Sounds like a nice way of doing things (apologies if I have missed anything). Crowd-funding, essentially, and you pay up-front for a future delivery, forget about it and then get a nice surprise when it turns up in the post. My old friend Dave Chapman invests in quite a few and really enjoys the experience. The process supports the community, gets new products out and, often, permits products to be better quality than they would be otherwise: What’s not to like?

I think it’s a great idea, but we aren’t going to be doing one.

The drawback, we feel, is the time commitment involved. As we have said before, Dunromin University Press is a hobby-project. We all have real jobs, families and other commitments that have to come first, which means any semblance of deadlines and business plans lack any numbers on the x-axis of the project plan, representing the time to market…

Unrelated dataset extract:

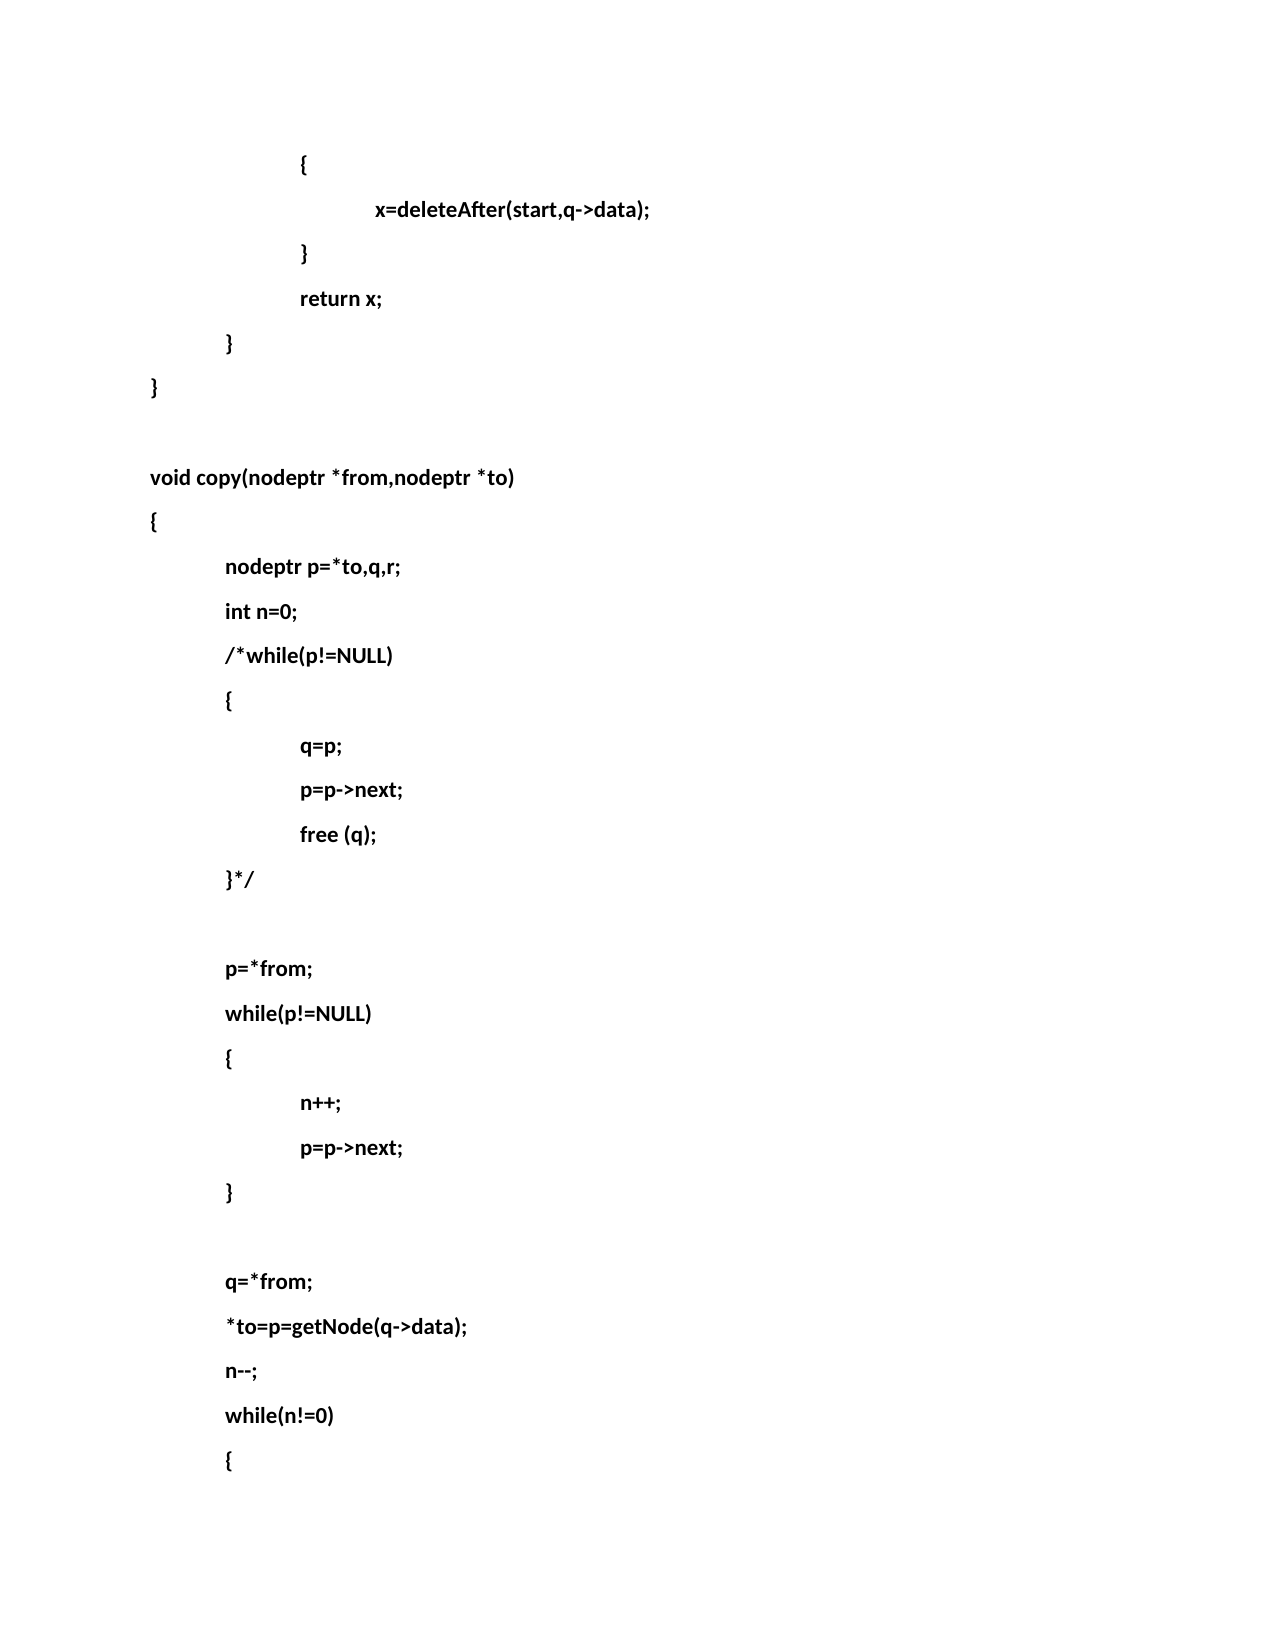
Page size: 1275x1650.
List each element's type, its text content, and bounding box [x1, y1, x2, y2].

We don’t feel it would be fair on the backers to offer anything without some definite delivery date, and we don’t feel able to offer a definite delivery date on anything we do. This is a hobby. We do it to escape stress. We don’t want any deadlines hanging over our heads where we might be upsetting people if we miss them.

Instead we develop our ideas in-house, in our own time, spending as much effort on them as we want to, getting the products to the high level of quality we want. Of course, our expertise in this self-publishing malarkey is improving all the time – that’s why we did a 2nd version of all our existing products. We wanted to improve the overall quality of the kit we offer, even the legacy stuff.

And we think it works very well.

The products we produce are finished to a very high quality; a professional level of finish that stands up to comparison with “proper” retail units.

And the price points we try to maintain represent astonishing value for money when compared with like products too – only the other day I saw an adventure by a well-known publisher that was going for over 30 bucks for a softback publication with less than 60 pages. What!? And I bet a lot of those pages are covered with glossy artwork that looks pretty but adds nothing to the gaming experience.

We are proud of our reputation for great quality, quantity and value on ALL our products, and we have every intention of maintaining that reputation.

I’m not saying these things can’t be achieved in a Kick-Starter, of course they can, but we prefer to keep all the development in-house, under control, and not committed to anything we aren’t 100% sure we can deliver.

Please don’t think we are against Kick-Starters, though! They are a brilliant, alternative route to market. They’re just not for us…

 

And on that point – our next release, SM10 The Pit of Panzar, will be ready before the end of the month. Probably…

“In CY444 the greatest Dwarf mage of all time, Archmage Panzar, mounted his Flying Pig and rode up to the Necklace to do battle with an Efreet and her army in her asteroid palace. Despite his great magical powers, Panzar failed and his burnt and petrified body fell from the asteroid and crashed down upon a hillside somewhere in the Borderlands. His fall drove a narrow pit into the hillside to a great depth, but neither his body nor his magical equipment were ever recovered.

“But now a seal ring bearing the mark of the House of Panzar has been found in a riverbed thirty miles west of the border city of Karan. The river is fed by streams emerging from the hill above it – Dol Jint.

“Could this large hill be the final resting place of the great mage and, more importantly, all his loot?”

With over 300 encounter locations on 5 levels, this is a MEGA-DUNGEON scenario for OSR and AD&D 1st and 2nd Edition, or pretty much any TTFRPG with minimal tweaking.  Intended for 5 to 8 adventurers of 6th to 9th level, this great new adventure will be available soon – hopefully before the end of June 2024.